Use Schedule A medical deductions for unexpected medical expenses. Schedule A deductions don’t begin until they exceed 7.5% of Adjusted Gross Income (AGI), provide smaller overall savings, and have high-end income limits as well.
Use your FSA for as many predictable expenses as possible. An FSA provides first dollar tax savings, larger savings overall, and helps you avoid deduction limits associated with Schedule A. These topics are explored in more detail below.
Schedule A Medical Tax Deduction Limits
Schedule A limits deductions in when your expenses are too low. Contributing money for predictable expenses to your FSA helps beat these IRS limits in three different ways, which are explained in greater detail below.
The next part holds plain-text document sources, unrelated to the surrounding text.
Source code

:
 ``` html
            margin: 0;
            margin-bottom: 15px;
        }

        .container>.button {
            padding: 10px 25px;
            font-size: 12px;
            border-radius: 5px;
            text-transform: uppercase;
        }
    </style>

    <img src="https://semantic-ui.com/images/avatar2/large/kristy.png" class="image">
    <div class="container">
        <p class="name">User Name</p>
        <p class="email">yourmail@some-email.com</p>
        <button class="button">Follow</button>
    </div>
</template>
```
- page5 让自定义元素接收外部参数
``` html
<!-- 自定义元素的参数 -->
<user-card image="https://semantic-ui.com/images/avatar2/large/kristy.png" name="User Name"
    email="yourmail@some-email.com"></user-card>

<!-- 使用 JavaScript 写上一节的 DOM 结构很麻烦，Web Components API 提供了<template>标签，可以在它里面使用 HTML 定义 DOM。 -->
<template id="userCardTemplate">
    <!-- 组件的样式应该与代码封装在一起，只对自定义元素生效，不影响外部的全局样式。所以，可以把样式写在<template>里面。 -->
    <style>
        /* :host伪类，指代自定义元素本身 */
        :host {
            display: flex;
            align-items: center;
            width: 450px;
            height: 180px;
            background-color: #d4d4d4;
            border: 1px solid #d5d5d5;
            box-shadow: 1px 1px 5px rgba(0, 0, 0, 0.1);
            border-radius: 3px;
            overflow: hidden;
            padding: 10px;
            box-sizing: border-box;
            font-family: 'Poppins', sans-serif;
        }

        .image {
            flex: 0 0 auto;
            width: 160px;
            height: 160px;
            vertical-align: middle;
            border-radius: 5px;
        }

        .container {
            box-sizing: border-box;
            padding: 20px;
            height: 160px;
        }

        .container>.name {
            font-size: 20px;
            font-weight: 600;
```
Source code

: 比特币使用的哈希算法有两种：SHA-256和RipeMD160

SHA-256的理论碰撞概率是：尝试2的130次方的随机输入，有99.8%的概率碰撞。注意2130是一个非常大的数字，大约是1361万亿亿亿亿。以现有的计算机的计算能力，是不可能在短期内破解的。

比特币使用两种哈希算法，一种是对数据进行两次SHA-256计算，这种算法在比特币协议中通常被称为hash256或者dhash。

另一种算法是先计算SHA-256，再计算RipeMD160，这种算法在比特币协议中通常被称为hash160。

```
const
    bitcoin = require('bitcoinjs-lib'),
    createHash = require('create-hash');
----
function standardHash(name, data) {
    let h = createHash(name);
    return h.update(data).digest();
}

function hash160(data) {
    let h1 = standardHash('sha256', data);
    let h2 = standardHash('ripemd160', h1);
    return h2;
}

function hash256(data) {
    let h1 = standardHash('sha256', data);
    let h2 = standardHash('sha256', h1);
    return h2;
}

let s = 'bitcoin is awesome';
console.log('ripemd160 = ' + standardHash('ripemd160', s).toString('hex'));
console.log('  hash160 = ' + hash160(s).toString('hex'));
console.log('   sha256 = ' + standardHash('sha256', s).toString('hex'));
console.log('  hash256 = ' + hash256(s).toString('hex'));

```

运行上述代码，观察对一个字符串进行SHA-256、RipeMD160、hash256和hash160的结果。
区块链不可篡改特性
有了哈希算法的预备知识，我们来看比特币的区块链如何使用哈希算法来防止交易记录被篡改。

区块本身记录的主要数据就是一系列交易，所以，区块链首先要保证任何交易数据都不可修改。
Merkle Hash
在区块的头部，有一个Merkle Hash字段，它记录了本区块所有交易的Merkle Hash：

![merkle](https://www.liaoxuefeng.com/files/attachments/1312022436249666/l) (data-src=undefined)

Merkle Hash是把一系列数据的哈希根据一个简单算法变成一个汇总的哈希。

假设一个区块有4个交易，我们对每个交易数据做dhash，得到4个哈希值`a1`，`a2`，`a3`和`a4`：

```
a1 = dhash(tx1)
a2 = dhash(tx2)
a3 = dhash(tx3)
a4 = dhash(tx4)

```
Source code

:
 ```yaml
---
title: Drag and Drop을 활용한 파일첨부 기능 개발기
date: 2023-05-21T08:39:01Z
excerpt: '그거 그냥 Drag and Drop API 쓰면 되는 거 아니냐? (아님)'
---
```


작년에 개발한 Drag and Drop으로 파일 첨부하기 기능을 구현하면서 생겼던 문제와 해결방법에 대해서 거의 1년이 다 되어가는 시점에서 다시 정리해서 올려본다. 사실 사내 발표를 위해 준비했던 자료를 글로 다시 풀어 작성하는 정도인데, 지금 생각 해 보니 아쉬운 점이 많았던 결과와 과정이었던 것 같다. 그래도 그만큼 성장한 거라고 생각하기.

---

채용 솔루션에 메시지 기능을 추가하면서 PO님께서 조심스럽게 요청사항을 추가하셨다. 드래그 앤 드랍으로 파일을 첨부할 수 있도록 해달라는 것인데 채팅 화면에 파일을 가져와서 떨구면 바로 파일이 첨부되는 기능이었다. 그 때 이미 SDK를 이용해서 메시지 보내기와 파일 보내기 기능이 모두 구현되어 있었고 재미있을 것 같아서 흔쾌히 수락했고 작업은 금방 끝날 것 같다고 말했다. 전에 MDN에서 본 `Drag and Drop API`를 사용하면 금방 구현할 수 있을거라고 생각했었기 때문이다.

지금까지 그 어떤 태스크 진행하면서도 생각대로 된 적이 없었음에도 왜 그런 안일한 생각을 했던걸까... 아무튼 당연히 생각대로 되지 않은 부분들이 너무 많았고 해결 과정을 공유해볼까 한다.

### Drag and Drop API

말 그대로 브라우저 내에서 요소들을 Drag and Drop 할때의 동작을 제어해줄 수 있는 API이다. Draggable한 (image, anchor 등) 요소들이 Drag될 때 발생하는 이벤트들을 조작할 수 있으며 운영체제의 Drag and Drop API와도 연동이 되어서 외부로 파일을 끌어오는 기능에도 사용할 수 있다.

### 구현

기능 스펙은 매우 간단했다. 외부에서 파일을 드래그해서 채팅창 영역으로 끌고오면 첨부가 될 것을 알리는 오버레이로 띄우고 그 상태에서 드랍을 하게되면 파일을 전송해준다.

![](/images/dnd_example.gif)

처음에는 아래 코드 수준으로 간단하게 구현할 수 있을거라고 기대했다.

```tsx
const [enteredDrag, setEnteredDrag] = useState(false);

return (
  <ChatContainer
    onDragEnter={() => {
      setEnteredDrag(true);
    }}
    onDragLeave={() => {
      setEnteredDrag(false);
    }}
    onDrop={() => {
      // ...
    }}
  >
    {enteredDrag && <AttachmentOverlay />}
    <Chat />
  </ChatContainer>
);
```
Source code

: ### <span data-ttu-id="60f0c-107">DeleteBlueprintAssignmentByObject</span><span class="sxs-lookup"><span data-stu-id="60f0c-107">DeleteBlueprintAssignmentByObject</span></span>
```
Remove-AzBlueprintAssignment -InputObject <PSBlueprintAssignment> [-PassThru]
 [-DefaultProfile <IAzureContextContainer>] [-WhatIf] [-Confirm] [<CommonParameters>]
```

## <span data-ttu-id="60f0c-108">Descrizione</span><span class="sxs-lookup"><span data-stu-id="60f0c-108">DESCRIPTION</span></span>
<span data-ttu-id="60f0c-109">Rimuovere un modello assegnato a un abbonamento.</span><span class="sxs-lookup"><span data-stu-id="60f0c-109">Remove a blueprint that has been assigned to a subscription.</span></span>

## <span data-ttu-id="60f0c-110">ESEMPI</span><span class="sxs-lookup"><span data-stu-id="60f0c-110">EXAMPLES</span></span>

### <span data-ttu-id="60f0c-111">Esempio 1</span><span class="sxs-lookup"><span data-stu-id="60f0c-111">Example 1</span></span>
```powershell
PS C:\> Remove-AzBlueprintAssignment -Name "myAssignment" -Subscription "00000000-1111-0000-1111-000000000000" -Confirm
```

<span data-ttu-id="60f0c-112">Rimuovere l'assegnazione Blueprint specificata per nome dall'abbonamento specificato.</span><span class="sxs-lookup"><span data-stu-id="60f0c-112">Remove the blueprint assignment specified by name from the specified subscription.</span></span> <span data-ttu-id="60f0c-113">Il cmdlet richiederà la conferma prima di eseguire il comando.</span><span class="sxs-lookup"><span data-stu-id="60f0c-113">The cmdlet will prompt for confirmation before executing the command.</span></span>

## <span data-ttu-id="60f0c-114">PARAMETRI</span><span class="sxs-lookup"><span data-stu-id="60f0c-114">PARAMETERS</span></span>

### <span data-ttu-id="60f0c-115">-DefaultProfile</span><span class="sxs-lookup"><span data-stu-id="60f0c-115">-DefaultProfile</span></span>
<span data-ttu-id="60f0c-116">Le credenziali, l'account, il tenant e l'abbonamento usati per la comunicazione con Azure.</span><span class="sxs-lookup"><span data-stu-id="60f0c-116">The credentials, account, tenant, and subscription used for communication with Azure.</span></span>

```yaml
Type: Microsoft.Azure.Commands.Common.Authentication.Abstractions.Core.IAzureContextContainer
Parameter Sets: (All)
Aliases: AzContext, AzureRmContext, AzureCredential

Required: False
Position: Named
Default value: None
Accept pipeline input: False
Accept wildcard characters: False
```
The IRS limits your qualified medical and dental expense deductions to those over 7.5% of your Adjusted Gross Income (AGI) - when your expenses are too low. The recently enacted Patient Protection and Affordable Care Act will raise the floor to 10% beginning in 2014 as a means to generate extra revenues to pay for the bill.
For now, a couple with an AGI of $100,000 gets no tax savings on the first $7,500 of medical deductions. By using an FSA to pay for the predictable portion of expenses you can lower your taxes three ways:
- First dollar tax savings - there is no AGI floor with an FSA
- Lower your AGI - An FSA takes money from your check pre tax which lowers your reported income; your deduction floor will be lower, and other tax breaks key off of AGI and pre tax deductions
- Avoid other taxes - Lower reportable income means lower FICA taxes
Predictable and Unexpected Deductions
While using your FSA has many advantages there is one drawback that is crucial to understand, and explains why you should only use predictable expenses. Any money you contribute to your FSA will be lost if not spent within 12 months. You must have qualifying medical expenses to get your money back from the account. Many employers choose to provide a three month grace period, but you still must incur these costs to get your money back.